Avet Demourian reports for AP
: Armenia - Parliament voted Friday to send 46 non-combat troops to Iraq,
a move that was backed by President Robert Kocharian but drew sharp criticism from many Armenians and opposition groups.
After more than seven hours of debate behind closed doors, lawmakers in the National Assembly voted 91-23, with one abstention, to send the contingent, which will include bomb-disposal experts, doctors and transport specialists.
But the proposal had been widely criticized by opposition parties, many Armenians and even the 30,000-strong Armenian community in Iraq, which feared being targeted for attacks if the troops were sent.

## Data lines

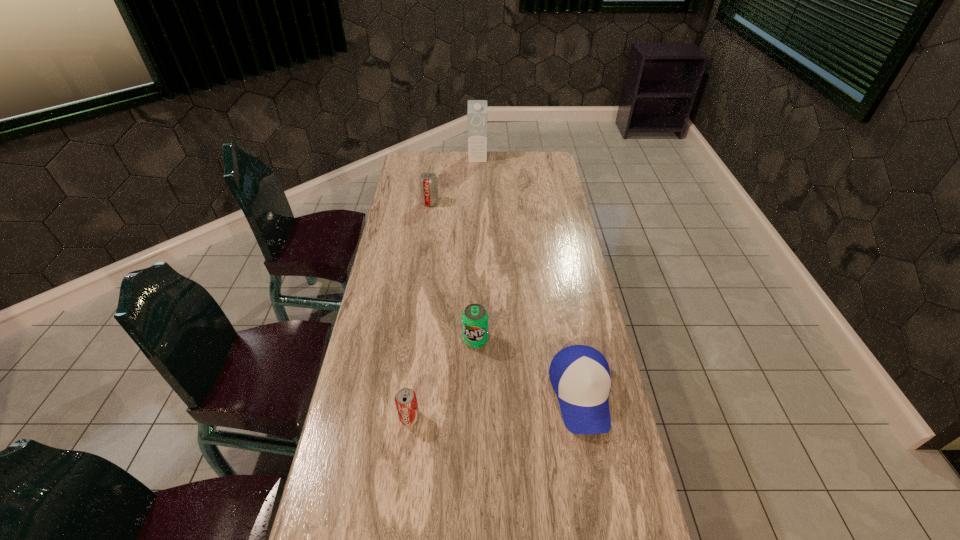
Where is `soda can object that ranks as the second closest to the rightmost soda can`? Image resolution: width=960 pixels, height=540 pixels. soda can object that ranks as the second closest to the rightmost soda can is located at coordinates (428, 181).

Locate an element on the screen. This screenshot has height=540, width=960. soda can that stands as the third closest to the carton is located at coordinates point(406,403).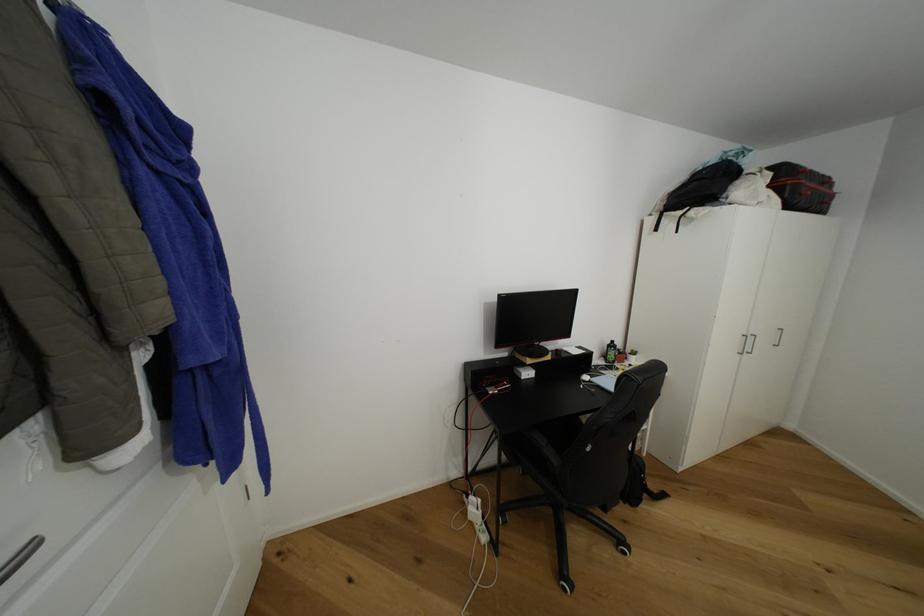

## Objective A
In the news report on Armenia's troop vote, what was the tally in the National Assembly?
## Objective B
List the kinds of specialists that the news report on Armenia's troop vote says the contingent will include.
## Objective C
Write the next few sentences of the news report on Armenia's vote to send troops to Iraq, picking up after its final sentence.

## Expected answer A
91-23, with one abstention.

## Expected answer B
- Bomb-disposal experts
- Doctors
- Transport specialists

## Expected answer C
"We shouldn't even be sending humanitarian troops to Iraq, because we can't jeopardize the security of Armenians living Iraq, said Viktor Dalakyan, a leader with the opposition party Justice. "Moreover their lives are already being threatened." Link
Armenia is a member of NATO's Partnership for Peace
According to The US State Department
"The Government of Armenia's human rights record remained poor in 2003....International observers found both the presidential and parliamentary elections during the year to be well below international standards......opposition supporters were detained between the two rounds of the presidential elections.....reports of arbitrary arrest and detention.....lengthy pretrial detention....limits on press freedom....due in part to self-censorship and denial of two television broadcast licenses....limits on the rights of assembly and association...denied permission for several opposition rallies... detained approximately 200 people for participating in unauthorized demonstrations....The law places some restrictions on religious freedom. Societal violence against women was a problem. Trafficking of women and children was a problem, which the government took some steps to address."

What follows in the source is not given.